Vassili Blücher

Un article de Wikipédia, l'encyclopédie libre.
Aller à : navigation, rechercher
Vassili Blücher
Василий Константинович Блюхер
Vassili K. Blücher
Vassili K. Blücher

Naissance
Barschinka (oblast de Iaroslavl)
Décès (à 48 ans)
Moscou
Origine Empire russe
Allégeance Drapeau de la Russie Impériale Empire russe,
Drapeau de l’URSS Union soviétique
Arme Red Army flag.svg Armée rouge
Grade Maréchal
Années de service 1914 – 1938
Conflits Première Guerre mondiale
Guerre civile russe
Bataille du lac Khassan
Distinctions Ordre de Lénine
Ordre du Drapeau rouge
Ordre de l'Étoile rouge

Vassili Konstantinovich Blücher (en russe : Василий Константинович Блюхер) est un maréchal de l'Union soviétique (1er décembre 1889 - 9 novembre 1938).

Biographie[modifier | modifier le code]

Il est issu d'un milieu de paysans du village de Barschinka, maintenant dans l'oblast de Iaroslavl.
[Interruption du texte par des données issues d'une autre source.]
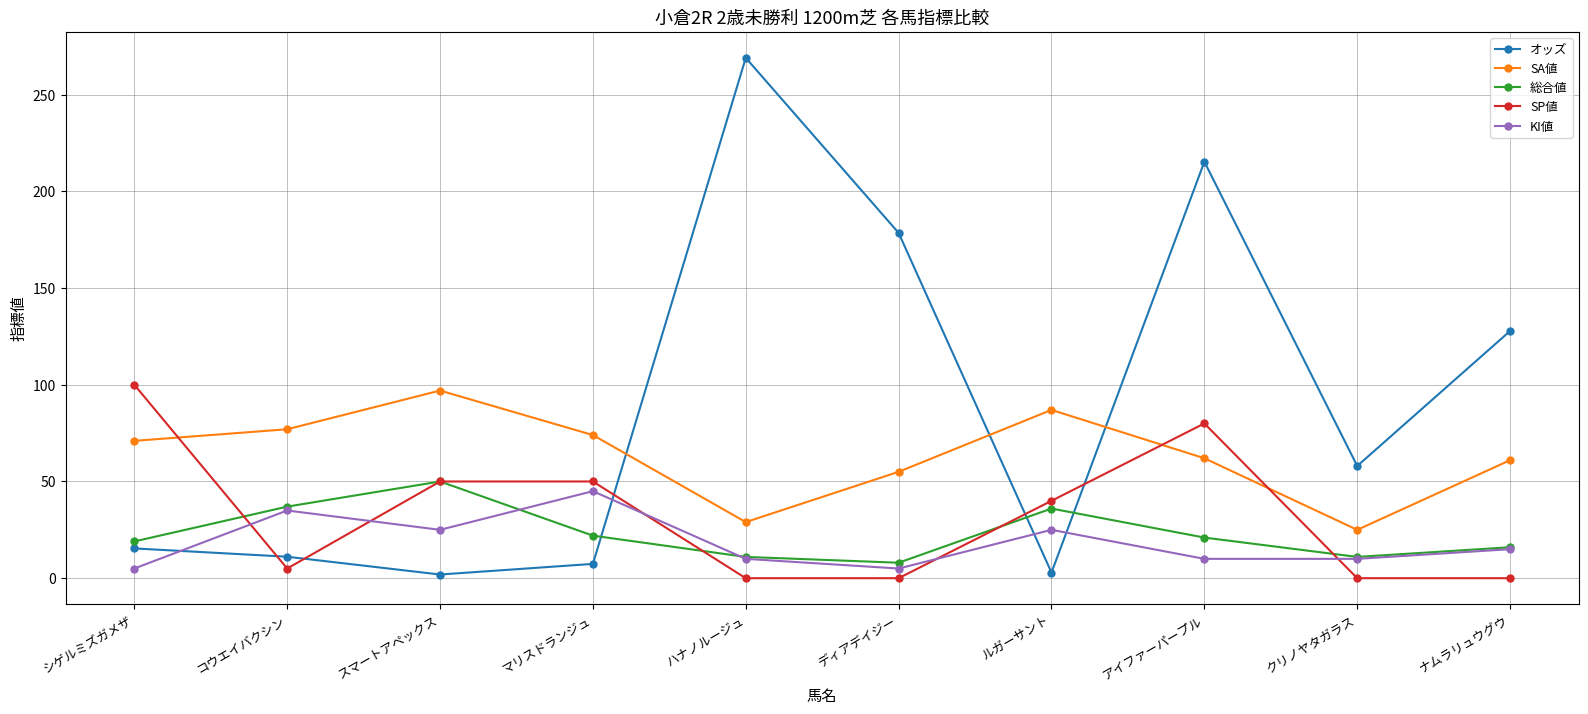

What is the sum of the SA値 values at ハナノルージュ and ルガーサント?

116.0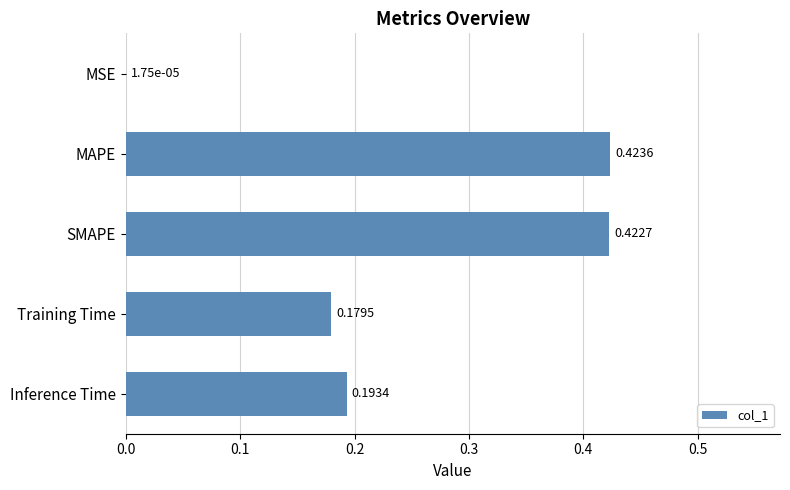

Which category has the highest value across all series?

MAPE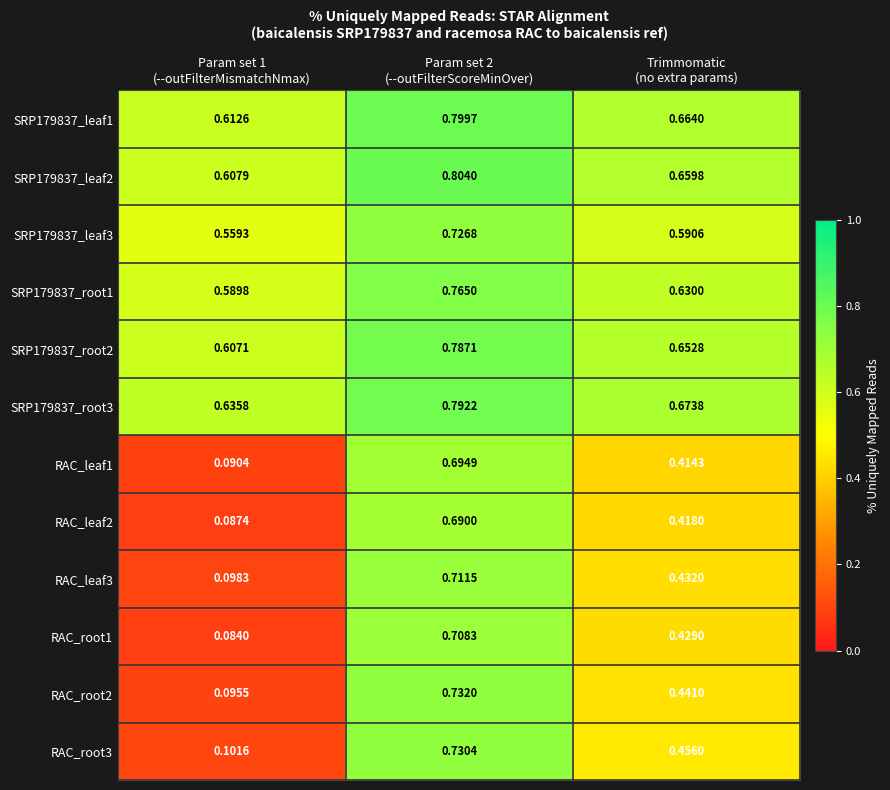

How many series are shown in this chart?

12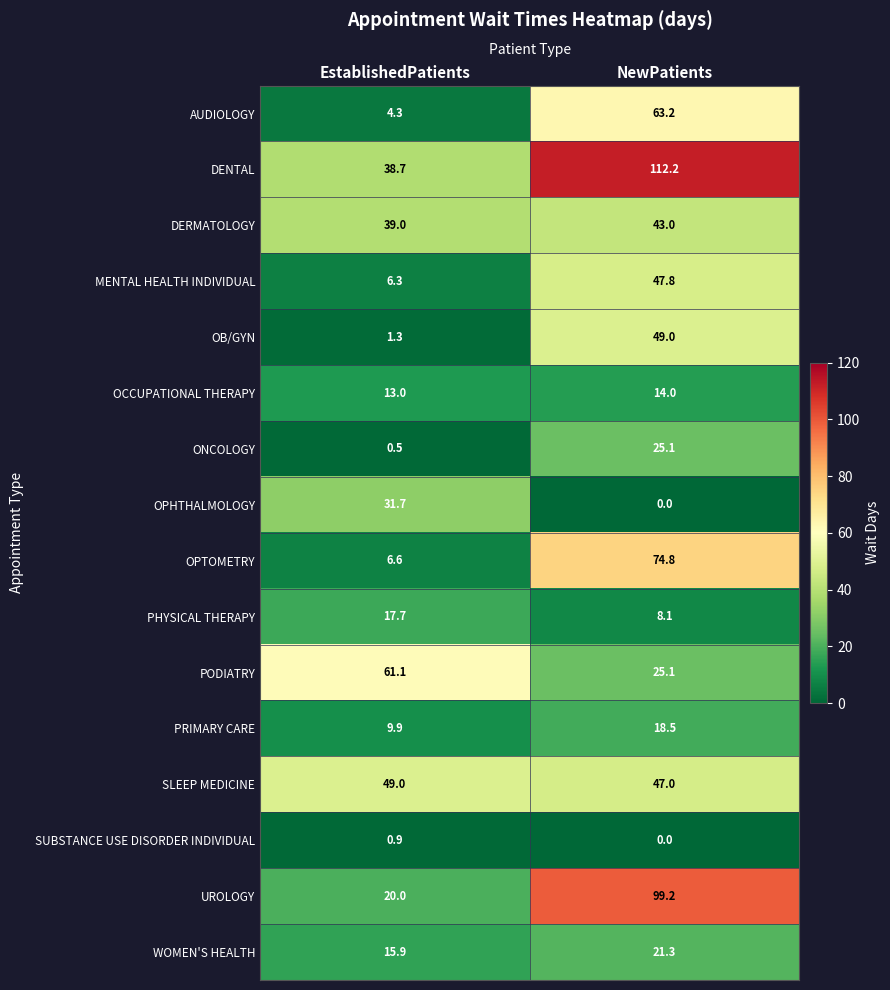

What is the difference between the maximum and minimum values in the AUDIOLOGY series?

58.9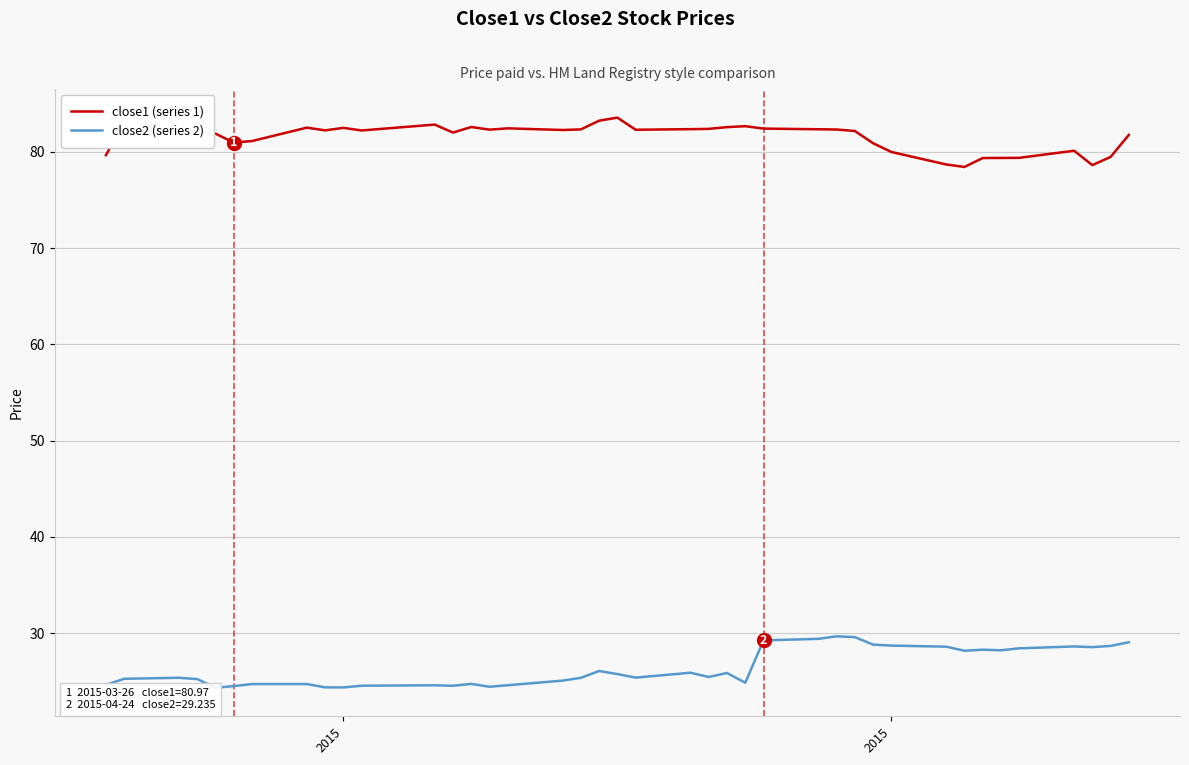

Does the chart have visible grid lines?

Yes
En dépit de son nom de famille allemand, il n'était pas d'ascendance allemande comme cela est parfois écrit, car c'est son arrière-grand-père qui reçut ce surnom en référence au maréchal prussien, et son véritable nom de famille a été oublié par la suite.

Il exerce de multiples petits métiers, comme ouvrier, puis sous-officier et adhère au parti bolchévique en 1916. Durant la Grande Guerre, il devient officier et est mobilisé dans l'armée du front sud-ouest. Hospitalisé entre 1915 et 1916, il reprend du service comme volontaire et devient commissaire politique d'un détachement des gardes rouges dans la région de l'Oural. Il est envoyé à Tcheliabinsk pour éliminer la révolte de l'ataman Doutov. Puis il dirige en 1919 la 51e division de l'Armée rouge.

Il combat les troupes contre-révolutionnaires russes et tchécoslovaques en faisant preuve d'une grande valeur militaire et devient commandant adjoint dans la IIIe armée qui défend Viatka. Il est conseiller militaire en Chine de 1924 à 1927 et maréchal en 1935. On lui donne le haut commandement des forces soviétiques en Extrême-Orient, basées à Khabarovsk ; Blücher bénéficie d'un degré d'autonomie en Extrême-Orient peu commun pour un commandant militaire soviétique.

Il préside notamment le tribunal qui juge les chefs de l'Armée rouge en 1938 durant les Grandes Purges et prend part à la condamnation du maréchal Toukhatchevski.

La lutte pour le pouvoir en Extrême-Orient entre le Japon et l'Union soviétique est à son comble cette année-là. L'armée impériale du Japon met à l'épreuve les défenses soviétiques en combattant pendant plusieurs mois. Devant le peu de panache de l'Armée rouge, le NKVD arrête le maréchal, puis l'exécute sous le prétexte d'être un espion à la solde du Japon. Même sous la torture, il ne confirme pas cette accusation.

Sa mémoire est réhabilitée en 1956. Le maréchal reste une figure populaire en Russie.